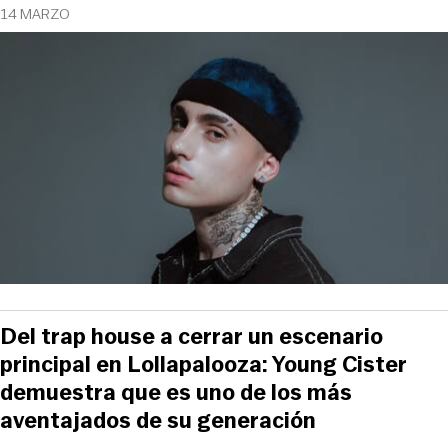
14 MARZO
Del trap house a cerrar un escenario
principal en Lollapalooza: Young Cister
demuestra que es uno de los más
aventajados de su generación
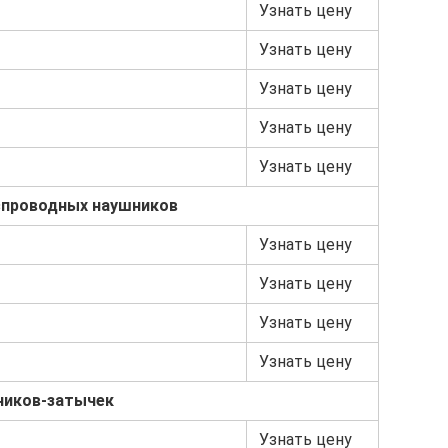
Узнать цену
Узнать цену
Узнать цену
Узнать цену
Узнать цену
спроводных наушников
Узнать цену
Узнать цену
Узнать цену
Узнать цену
ников-затычек
Узнать цену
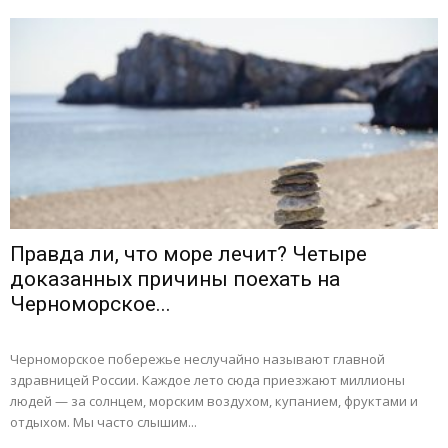
Правда ли, что море лечит? Четыре
доказанных причины поехать на
Черноморское...
Черноморское побережье неслучайно называют главной
здравницей России. Каждое лето сюда приезжают миллионы
людей — за солнцем, морским воздухом, купанием, фруктами и
отдыхом. Мы часто слышим...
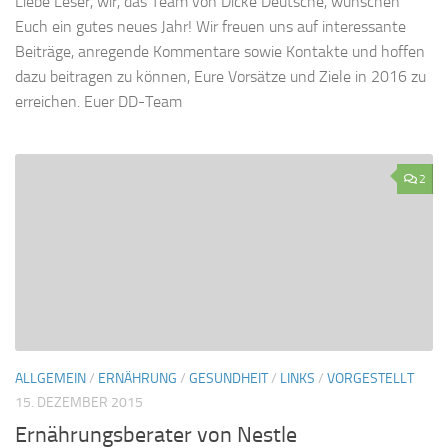
Liebe Leser, wir, das Team von Dicke Deutsche, wünschen
Euch ein gutes neues Jahr! Wir freuen uns auf interessante
Beiträge, anregende Kommentare sowie Kontakte und hoffen
dazu beitragen zu können, Eure Vorsätze und Ziele in 2016 zu
erreichen. Euer DD-Team
2
ALLGEMEIN
/
ERNÄHRUNG
/
GESUNDHEIT
/
LINKS
/
VORGESTELLT
15. DEZEMBER 2015
Ernährungsberater von Nestle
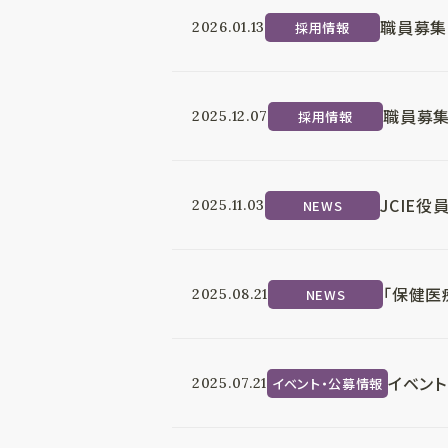
職員募集
採用情報
2026.01.13
職員募集
採用情報
2025.12.07
JCIE
NEWS
2025.11.03
「保健医
NEWS
2025.08.21
イベント
イベント・公募情報
2025.07.21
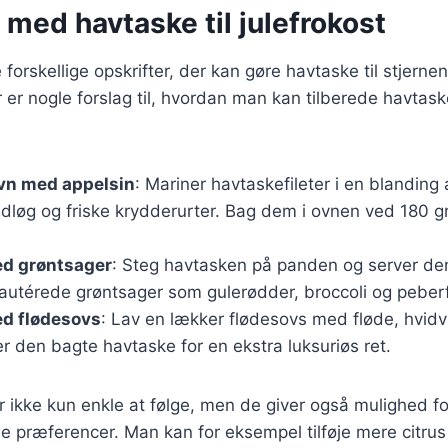
 med havtaske til julefrokost
forskellige opskrifter, der kan gøre havtaske til stjerne
r er nogle forslag til, hvordan man kan tilberede havta
ovn med appelsin
: Mariner havtaskefileter i en blanding 
vidløg og friske krydderurter. Bag dem i ovnen ved 180 gr
d grøntsager
: Steg havtasken på panden og server d
sautérede grøntsager som gulerødder, broccoli og peberf
d flødesovs
: Lav en lækker flødesovs med fløde, hvidvi
 den bagte havtaske for en ekstra luksuriøs ret.
er ikke kun enkle at følge, men de giver også mulighed fo
 præferencer. Man kan for eksempel tilføje mere citrus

************

**Task requirements**
Render the text lines from all of the entries above as a single numbered list, skipping any blank lines and leaving the pictures out.

**Response**
1. 14 MARZO
2. Del trap house a cerrar un escenario
3. principal en Lollapalooza: Young Cister
4. demuestra que es uno de los más
5. aventajados de su generación
6. Узнать цену
7. Узнать цену
8. Узнать цену
9. Узнать цену
10. Узнать цену
11. спроводных наушников
12. Узнать цену
13. Узнать цену
14. Узнать цену
15. Узнать цену
16. ников-затычек
17. Узнать цену
18. Правда ли, что море лечит? Четыре
19. доказанных причины поехать на
20. Черноморское...
21. Черноморское побережье неслучайно называют главной
22. здравницей России. Каждое лето сюда приезжают миллионы
23. людей — за солнцем, морским воздухом, купанием, фруктами и
24. отдыхом. Мы часто слышим...
25. Liebe Leser, wir, das Team von Dicke Deutsche, wünschen
26. Euch ein gutes neues Jahr! Wir freuen uns auf interessante
27. Beiträge, anregende Kommentare sowie Kontakte und hoffen
28. dazu beitragen zu können, Eure Vorsätze und Ziele in 2016 zu
29. erreichen. Euer DD-Team
30. 2
31. ALLGEMEIN
32. /
33. ERNÄHRUNG
34. /
35. GESUNDHEIT
36. /
37. LINKS
38. /
39. VORGESTELLT
40. 15. DEZEMBER 2015
41. Ernährungsberater von Nestle
42. 職員募集
43. 採用情報
44. 2026.01.13
45. 職員募集
46. 採用情報
47. 2025.12.07
48. JCIE
49. NEWS
50. 2025.11.03
51. 「保健医
52. NEWS
53. 2025.08.21
54. イベント
55. イベント・公募情報
56. 2025.07.21
57.  med havtaske til julefrokost
58. forskellige opskrifter, der kan gøre havtaske til stjerne
59. r er nogle forslag til, hvordan man kan tilberede havta
60. ovn med appelsin
61. : Mariner havtaskefileter i en blanding 
62. vidløg og friske krydderurter. Bag dem i ovnen ved 180 gr
63. d grøntsager
64. : Steg havtasken på panden og server d
65. sautérede grøntsager som gulerødder, broccoli og peberf
66. d flødesovs
67. : Lav en lækker flødesovs med fløde, hvidvi
68.  den bagte havtaske for en ekstra luksuriøs ret.
69. er ikke kun enkle at følge, men de giver også mulighed fo
70.  præferencer. Man kan for eksempel tilføje mere citrus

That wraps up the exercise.